§ REQUIRED WORK:
Your answer should repeat exactly the line containing "41001722373583" and all lines after it through the end of the material below, with no other text.

::::

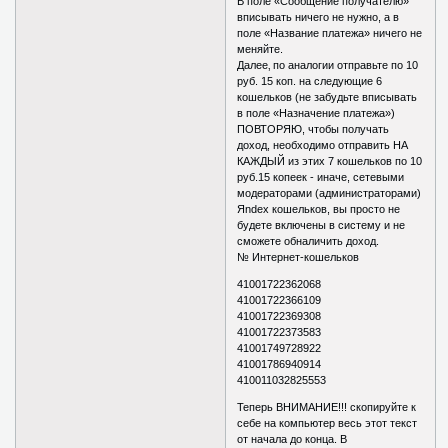
В поле «Сообщение получателю»
вписывать ничего не нужно, а в
поле «Название платежа» ничего не
меняйте.
Далее‚ по аналогии отправьте по 10
руб. 15 коп. на следующие 6
кошельков (не забудьте вписывать
в поле «Назначение платежа»)
ПОВТОРЯЮ, чтобы получать
доход, необходимо отправить НА
КАЖДЫЙ из этих 7 кошельков по 10
руб.15 копеек - иначе, сетевыми
модераторами (администраторами)
Яndex кошельков, вы просто не
будете включены в систему и не
сможете обналичить доход.
№ Интернет-кошельков
41001722362068
41001722366109
41001722369308
41001722373583
41001749728922
41001786940914
410011032825553
Теперь ВНИМАНИЕ!!! скопируйте к
себе на компьютер весь этот текст
от начала до конца. В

::::

§ COMPLETED EXERCISE:
41001722373583
41001749728922
41001786940914
410011032825553
Теперь ВНИМАНИЕ!!! скопируйте к
себе на компьютер весь этот текст
от начала до конца. В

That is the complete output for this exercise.